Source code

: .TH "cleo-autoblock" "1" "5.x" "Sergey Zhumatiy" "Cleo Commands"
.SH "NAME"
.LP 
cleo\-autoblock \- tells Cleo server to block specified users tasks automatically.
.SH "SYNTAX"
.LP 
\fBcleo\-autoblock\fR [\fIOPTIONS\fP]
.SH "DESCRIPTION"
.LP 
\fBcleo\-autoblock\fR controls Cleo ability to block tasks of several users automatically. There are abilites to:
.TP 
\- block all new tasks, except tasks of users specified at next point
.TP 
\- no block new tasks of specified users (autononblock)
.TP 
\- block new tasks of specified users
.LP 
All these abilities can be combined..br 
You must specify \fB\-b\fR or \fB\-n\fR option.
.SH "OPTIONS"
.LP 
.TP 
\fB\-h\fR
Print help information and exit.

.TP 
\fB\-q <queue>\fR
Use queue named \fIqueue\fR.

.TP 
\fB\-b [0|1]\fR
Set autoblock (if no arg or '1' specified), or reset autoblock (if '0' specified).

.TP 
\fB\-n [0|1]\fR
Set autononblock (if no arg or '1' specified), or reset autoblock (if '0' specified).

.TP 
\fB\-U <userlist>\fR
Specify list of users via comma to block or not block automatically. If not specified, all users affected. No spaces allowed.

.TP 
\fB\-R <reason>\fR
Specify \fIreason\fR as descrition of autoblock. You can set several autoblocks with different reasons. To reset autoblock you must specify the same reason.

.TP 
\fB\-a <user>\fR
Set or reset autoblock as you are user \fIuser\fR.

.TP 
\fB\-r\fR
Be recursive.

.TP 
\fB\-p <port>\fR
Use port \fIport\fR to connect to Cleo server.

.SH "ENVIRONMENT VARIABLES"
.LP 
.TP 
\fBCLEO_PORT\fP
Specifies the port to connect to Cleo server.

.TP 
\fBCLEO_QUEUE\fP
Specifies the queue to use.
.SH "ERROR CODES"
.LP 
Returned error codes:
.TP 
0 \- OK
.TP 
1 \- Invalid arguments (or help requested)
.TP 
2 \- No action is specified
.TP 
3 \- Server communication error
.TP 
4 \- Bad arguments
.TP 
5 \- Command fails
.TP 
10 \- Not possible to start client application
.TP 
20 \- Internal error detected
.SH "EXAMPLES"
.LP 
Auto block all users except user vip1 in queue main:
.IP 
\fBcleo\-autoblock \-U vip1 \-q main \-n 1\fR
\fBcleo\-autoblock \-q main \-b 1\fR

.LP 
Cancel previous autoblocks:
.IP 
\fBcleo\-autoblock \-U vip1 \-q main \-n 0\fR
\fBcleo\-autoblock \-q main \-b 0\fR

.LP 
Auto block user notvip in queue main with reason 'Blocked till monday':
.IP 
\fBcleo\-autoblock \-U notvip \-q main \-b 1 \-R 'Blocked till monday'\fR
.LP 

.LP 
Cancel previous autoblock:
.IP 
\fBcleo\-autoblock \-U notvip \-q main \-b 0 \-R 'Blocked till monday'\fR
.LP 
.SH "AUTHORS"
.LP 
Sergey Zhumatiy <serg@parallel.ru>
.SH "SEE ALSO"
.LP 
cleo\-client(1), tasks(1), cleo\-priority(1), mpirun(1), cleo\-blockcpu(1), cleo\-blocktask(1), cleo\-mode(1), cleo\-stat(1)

━━━━━━━━━━━━━━━━━━━━

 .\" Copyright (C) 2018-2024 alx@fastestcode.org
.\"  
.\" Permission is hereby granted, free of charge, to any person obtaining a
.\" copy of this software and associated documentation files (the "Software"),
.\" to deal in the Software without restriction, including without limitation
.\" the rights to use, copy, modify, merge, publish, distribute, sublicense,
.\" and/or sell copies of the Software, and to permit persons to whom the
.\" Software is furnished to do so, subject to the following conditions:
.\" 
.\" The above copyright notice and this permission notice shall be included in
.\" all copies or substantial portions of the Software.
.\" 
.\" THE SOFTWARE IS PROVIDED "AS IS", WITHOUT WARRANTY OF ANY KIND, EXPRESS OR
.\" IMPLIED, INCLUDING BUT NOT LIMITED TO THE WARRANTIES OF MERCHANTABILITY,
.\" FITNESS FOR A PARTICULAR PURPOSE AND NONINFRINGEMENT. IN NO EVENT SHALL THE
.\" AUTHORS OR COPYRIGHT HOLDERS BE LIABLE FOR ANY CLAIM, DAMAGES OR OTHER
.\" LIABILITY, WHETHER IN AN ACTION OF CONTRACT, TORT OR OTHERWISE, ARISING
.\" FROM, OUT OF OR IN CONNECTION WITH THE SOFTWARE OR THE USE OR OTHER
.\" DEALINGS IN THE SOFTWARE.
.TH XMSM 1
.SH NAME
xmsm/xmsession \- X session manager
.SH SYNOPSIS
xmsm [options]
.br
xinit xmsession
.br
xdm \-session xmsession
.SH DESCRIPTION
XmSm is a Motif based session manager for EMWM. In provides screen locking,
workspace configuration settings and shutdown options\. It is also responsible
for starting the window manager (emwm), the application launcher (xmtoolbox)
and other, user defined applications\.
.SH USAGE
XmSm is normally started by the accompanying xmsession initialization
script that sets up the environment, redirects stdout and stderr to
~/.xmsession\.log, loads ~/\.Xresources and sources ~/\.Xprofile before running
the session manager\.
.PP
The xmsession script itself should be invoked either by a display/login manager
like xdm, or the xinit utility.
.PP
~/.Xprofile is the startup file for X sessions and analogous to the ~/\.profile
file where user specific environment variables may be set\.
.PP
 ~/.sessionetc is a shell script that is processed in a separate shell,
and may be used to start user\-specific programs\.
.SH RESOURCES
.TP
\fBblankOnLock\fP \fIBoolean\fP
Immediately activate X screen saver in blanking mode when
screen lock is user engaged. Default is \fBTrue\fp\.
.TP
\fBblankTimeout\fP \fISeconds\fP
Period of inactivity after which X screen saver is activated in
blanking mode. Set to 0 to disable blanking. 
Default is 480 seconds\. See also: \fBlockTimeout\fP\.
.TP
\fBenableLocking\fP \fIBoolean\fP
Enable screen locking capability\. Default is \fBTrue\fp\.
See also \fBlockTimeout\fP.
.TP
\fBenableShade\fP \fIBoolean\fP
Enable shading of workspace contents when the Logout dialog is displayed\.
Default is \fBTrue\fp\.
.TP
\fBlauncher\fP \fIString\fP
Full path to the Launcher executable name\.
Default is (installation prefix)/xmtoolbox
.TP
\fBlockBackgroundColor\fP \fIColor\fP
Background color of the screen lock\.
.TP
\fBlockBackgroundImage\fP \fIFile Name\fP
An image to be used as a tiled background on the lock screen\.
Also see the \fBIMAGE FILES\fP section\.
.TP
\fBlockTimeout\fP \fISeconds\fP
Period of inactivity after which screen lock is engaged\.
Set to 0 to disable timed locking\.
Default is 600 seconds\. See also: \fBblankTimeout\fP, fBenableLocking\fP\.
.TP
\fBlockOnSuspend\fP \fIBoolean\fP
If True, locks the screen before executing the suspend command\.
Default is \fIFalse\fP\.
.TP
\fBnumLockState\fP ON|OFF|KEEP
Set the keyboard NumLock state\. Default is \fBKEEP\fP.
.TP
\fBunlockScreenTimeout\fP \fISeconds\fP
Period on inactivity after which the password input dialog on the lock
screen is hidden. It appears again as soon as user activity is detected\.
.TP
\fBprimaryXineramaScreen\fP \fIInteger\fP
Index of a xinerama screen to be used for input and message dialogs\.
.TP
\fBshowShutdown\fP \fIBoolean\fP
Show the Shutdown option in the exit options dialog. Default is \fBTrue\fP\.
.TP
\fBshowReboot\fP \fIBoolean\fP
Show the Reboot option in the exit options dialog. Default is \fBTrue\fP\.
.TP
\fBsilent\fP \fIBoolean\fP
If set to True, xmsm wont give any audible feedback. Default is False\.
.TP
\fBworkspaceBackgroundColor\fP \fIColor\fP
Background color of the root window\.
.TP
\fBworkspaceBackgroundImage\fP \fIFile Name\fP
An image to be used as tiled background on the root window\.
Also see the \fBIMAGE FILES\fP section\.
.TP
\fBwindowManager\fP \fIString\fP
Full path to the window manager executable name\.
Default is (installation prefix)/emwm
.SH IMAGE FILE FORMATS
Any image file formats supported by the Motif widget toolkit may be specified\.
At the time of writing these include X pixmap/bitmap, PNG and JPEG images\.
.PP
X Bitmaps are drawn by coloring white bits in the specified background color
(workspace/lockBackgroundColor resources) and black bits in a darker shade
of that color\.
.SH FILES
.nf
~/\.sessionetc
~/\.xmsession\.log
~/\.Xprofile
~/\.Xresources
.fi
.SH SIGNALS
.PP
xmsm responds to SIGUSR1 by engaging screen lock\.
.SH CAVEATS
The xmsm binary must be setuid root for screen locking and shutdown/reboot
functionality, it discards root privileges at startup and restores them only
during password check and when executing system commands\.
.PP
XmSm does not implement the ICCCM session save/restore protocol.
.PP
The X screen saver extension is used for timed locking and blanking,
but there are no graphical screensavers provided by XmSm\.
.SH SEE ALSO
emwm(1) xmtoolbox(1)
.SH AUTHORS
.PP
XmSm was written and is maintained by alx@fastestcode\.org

━━━━━━━━━━━━━━━━━━━━

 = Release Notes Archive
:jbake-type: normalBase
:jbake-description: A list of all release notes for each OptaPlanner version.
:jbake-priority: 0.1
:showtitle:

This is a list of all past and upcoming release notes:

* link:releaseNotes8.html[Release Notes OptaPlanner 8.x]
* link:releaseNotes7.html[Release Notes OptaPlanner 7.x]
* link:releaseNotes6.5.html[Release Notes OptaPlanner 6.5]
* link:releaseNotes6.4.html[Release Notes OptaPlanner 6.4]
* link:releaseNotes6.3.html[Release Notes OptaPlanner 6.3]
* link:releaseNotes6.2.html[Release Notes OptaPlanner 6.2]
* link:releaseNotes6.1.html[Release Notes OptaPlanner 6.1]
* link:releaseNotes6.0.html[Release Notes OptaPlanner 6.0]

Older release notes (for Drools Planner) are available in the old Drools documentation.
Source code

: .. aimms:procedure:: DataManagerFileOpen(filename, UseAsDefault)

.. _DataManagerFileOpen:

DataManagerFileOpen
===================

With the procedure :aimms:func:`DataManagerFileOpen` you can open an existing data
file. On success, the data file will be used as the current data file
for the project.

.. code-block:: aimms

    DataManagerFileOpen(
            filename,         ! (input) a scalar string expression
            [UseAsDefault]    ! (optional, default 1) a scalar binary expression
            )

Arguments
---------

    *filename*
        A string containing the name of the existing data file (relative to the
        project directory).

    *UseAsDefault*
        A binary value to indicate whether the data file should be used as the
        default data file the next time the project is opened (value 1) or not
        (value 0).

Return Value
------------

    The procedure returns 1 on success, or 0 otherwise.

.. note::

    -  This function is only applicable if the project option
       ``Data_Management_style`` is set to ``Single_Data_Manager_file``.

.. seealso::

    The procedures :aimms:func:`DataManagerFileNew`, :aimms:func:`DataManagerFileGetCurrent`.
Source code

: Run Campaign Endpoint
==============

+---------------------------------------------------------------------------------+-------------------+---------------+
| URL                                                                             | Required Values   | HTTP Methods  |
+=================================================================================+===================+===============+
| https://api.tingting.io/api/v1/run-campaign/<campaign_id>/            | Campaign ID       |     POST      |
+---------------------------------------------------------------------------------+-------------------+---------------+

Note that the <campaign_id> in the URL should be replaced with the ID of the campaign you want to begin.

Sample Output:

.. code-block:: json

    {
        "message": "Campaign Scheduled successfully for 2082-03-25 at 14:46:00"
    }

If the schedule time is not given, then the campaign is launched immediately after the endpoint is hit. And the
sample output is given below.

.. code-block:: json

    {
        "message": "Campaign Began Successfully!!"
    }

━━━━━━━━━━━━━━━━━━━━

ASSIGNED TASK >>
Whichever lines of the data include the word "specific", pull them out.

EXERCISE RESPONSE >>
file where user specific environment variables may be set\.
and may be used to start user\-specific programs\.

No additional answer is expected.